All say that now is the era of information explosion, so compared to who the data mining ability is strong

Well, then the problem comes. Learning Excavator (data) technology in the end which strong?

Related Article

Contact Us

The content source of this page is from Internet, which doesn't represent Alibaba Cloud's opinion; products and services mentioned on that page don't have any relationship with Alibaba Cloud. If the content of the page makes you feel confusing, please write us an email, we will handle the problem within 5 days after receiving your email.

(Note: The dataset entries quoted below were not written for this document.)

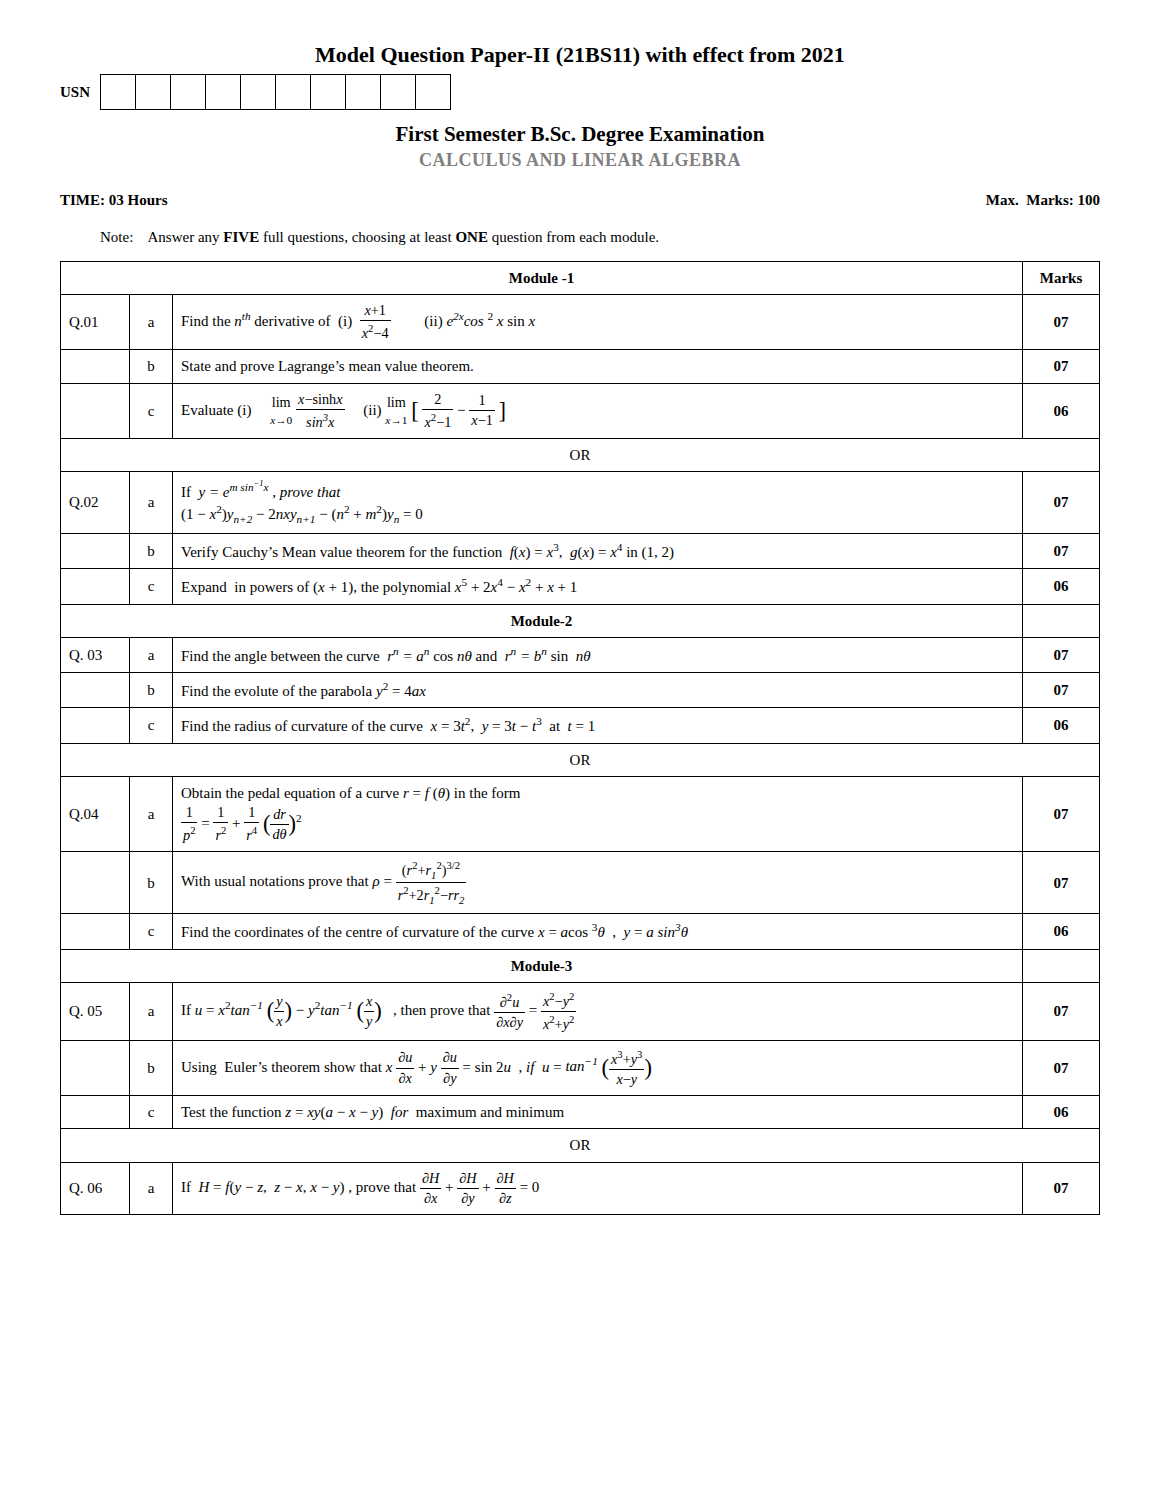Model Question Paper-II (21BS11) with effect from 2021
USN
First Semester B.Sc. Degree Examination
CALCULUS AND LINEAR ALGEBRA
TIME: 03 Hours Max. Marks: 100
Note: Answer any FIVE full questions, choosing at least ONE question from each module.
| Module -1 | Marks |
| Q.01 | a | Find the n th derivative of (i) x +1 x 2 −4 (ii) e 2x cos 2 x sin x | 07 |
| | b | State and prove Lagrange’s mean value theorem. | 07 |
| | c | Evaluate (i) lim x →0 x −sinh x sin 3 x (ii) lim x →1 [ 2 x 2 −1 − 1 x −1 ] | 06 |
| OR |
| Q.02 | a | If y = e m sin −1 x , prove that (1 − x 2 ) y n+2 − 2 nxy n+1 − ( n 2 + m 2 ) y n = 0 | 07 |
| | b | Verify Cauchy’s Mean value theorem for the function f ( x ) = x 3 , g ( x ) = x 4 in (1, 2) | 07 |
| | c | Expand in powers of ( x + 1), the polynomial x 5 + 2 x 4 − x 2 + x + 1 | 06 |
| Module-2 | |
| Q. 03 | a | Find the angle between the curve r n = a n cos nθ and r n = b n sin nθ | 07 |
| | b | Find the evolute of the parabola y 2 = 4 ax | 07 |
| | c | Find the radius of curvature of the curve x = 3 t 2 , y = 3 t − t 3 at t = 1 | 06 |
| OR |
| Q.04 | a | Obtain the pedal equation of a curve r = f ( θ ) in the form 1 p 2 = 1 r 2 + 1 r 4 ( dr dθ ) 2 | 07 |
| | b | With usual notations prove that ρ = ( r 2 + r 1 2 ) 3/2 r 2 +2 r 1 2 − rr 2 | 07 |
| | c | Find the coordinates of the centre of curvature of the curve x = a cos 3 θ , y = a sin 3 θ | 06 |
| Module-3 | |
| Q. 05 | a | If u = x 2 tan −1 ( y x ) − y 2 tan −1 ( x y ) , then prove that ∂ 2 u ∂ x ∂ y = x 2 − y 2 x 2 + y 2 | 07 |
| | b | Using Euler’s theorem show that x ∂ u ∂ x + y ∂ u ∂ y = sin 2 u , if u = tan −1 ( x 3 + y 3 x − y ) | 07 |
| | c | Test the function z = xy ( a − x − y ) for maximum and minimum | 06 |
| OR |
| Q. 06 | a | If H = f ( y − z , z − x , x − y ) , prove that ∂ H ∂ x + ∂ H ∂ y + ∂ H ∂ z = 0 | 07 |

If you find any instances of plagiarism from the community, please send an email to: info-contact@alibabacloud.com and provide relevant evidence. A staff member will contact you within 5 working days.

A Free Trial That Lets You Build Big!

Start building with 50+ products and up to 12 months usage for Elastic Compute Service

  • Sales Support

    1 on 1 presale consultation

  • After-Sales Support

    24/7 Technical Support 6 Free Tickets per Quarter Faster Response

  • Alibaba Cloud offers highly flexible support services tailored to meet your exact needs.